POETS’ CORNER: FEELA FOR COLUMBUS DAY

Editor’s note: Author/poet/recently retired teacher-writing instructor David Feela is a regular contributor to Telluride Inside… and Out. His latest book, “How Delicate These Arches: Footnotes from the Four Corners,” a collection of essays, is available at Between the Covers Bookstore. We implored David to send us a post about Columbus Day.

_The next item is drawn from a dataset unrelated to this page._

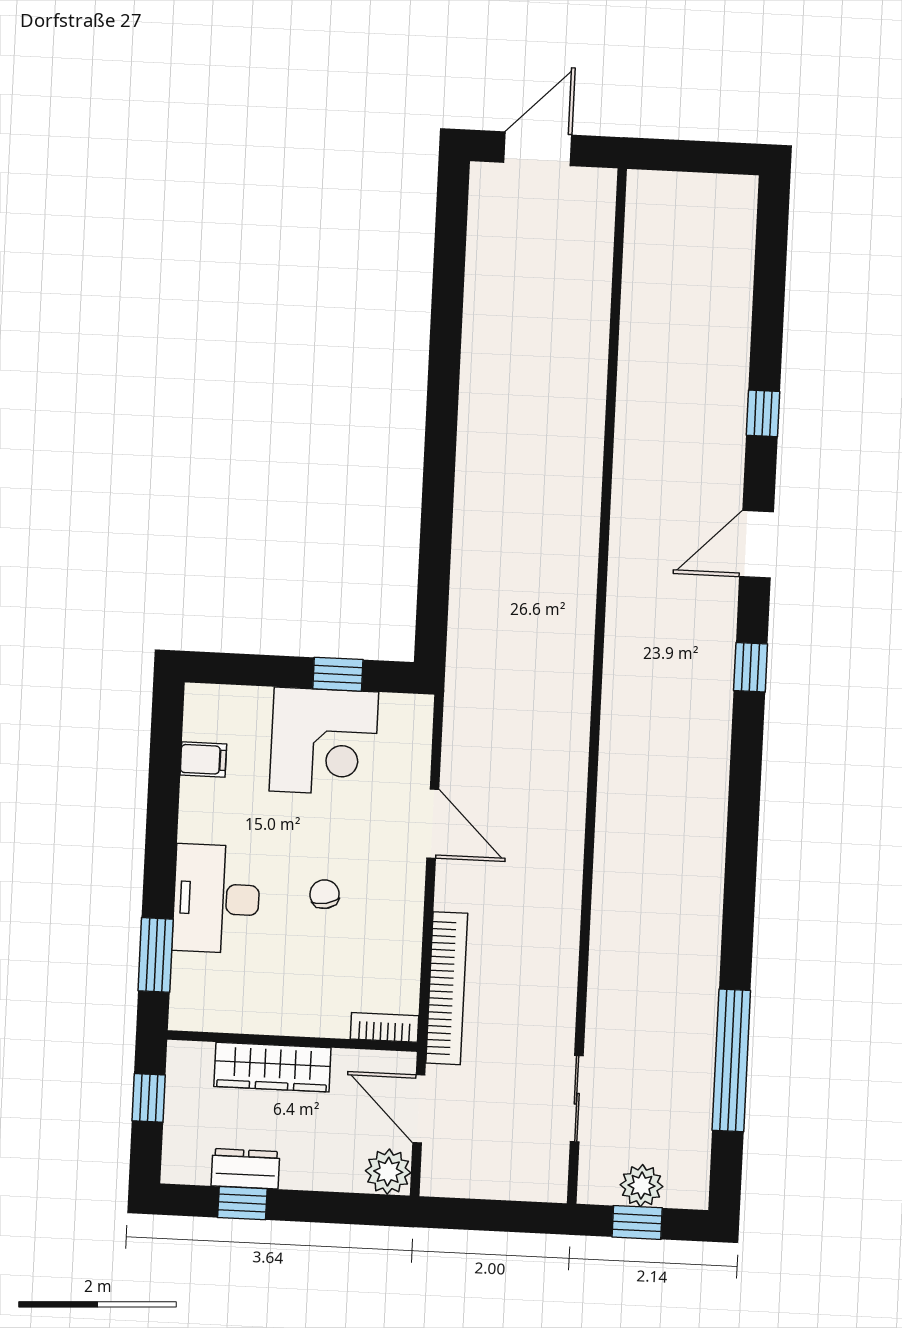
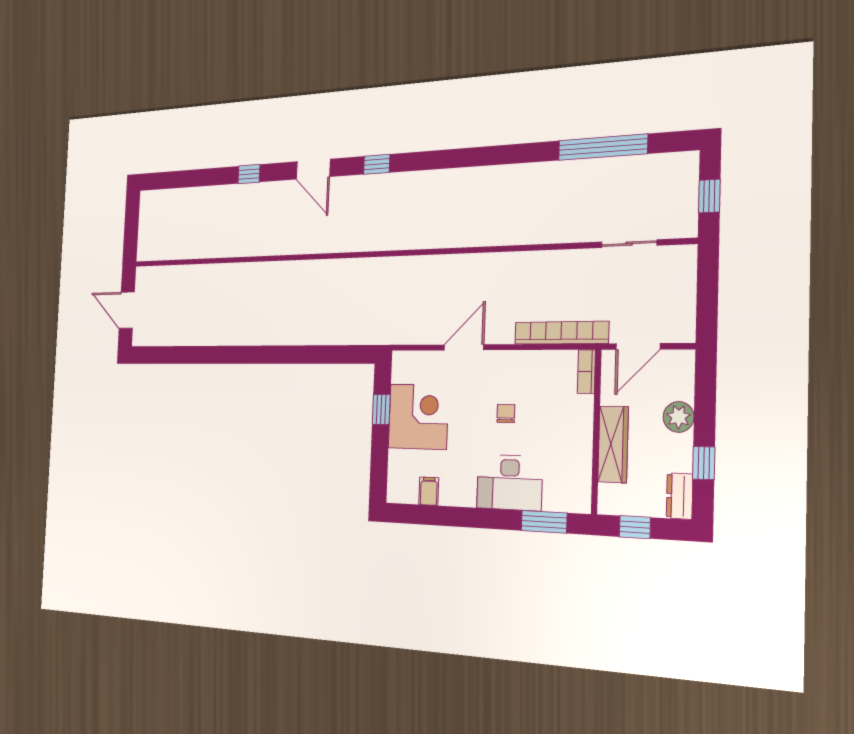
chair: (325, 894) -> (506, 413), turned 101
dresser: (245, 1169) -> (680, 496), moved
plant: (388, 1172) -> (679, 417), moved
plant: (642, 1186) -> (685, 196), removed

Below is his response.

The New World

Don’t interrupt. Enough of the world has
been altered by muting the impulse for
one thought to entertain another. Though
it is anachronistic, I’m thinking
about all conquest, how Cortez accepts
Montezuma’s gold like a Mastercard,
no credit limit. Three short years and
he bankrupts history. Two-hundred and
fifty more Captain Cook thinks he’s Jesus
Christ, island-hopping for the Crown while the
colonies revolutionize war. How
poetic that an Aztec god demands
the sacrifice of a living, human
heart. Or that Cook ends up as a minor
deity at his own last supper, his
teeth yellow an any treasure map. How
many good intentions lie scuttled on
the ocean floor. Every set of bones on
the planet shines like a constellation
out of a darkness that stays locked inside.
As Copernicus charts his universe
he’s thinking for us all. The mind unfolds,
a sail filled with the force of expression,
moving swiftly toward its next hesitation.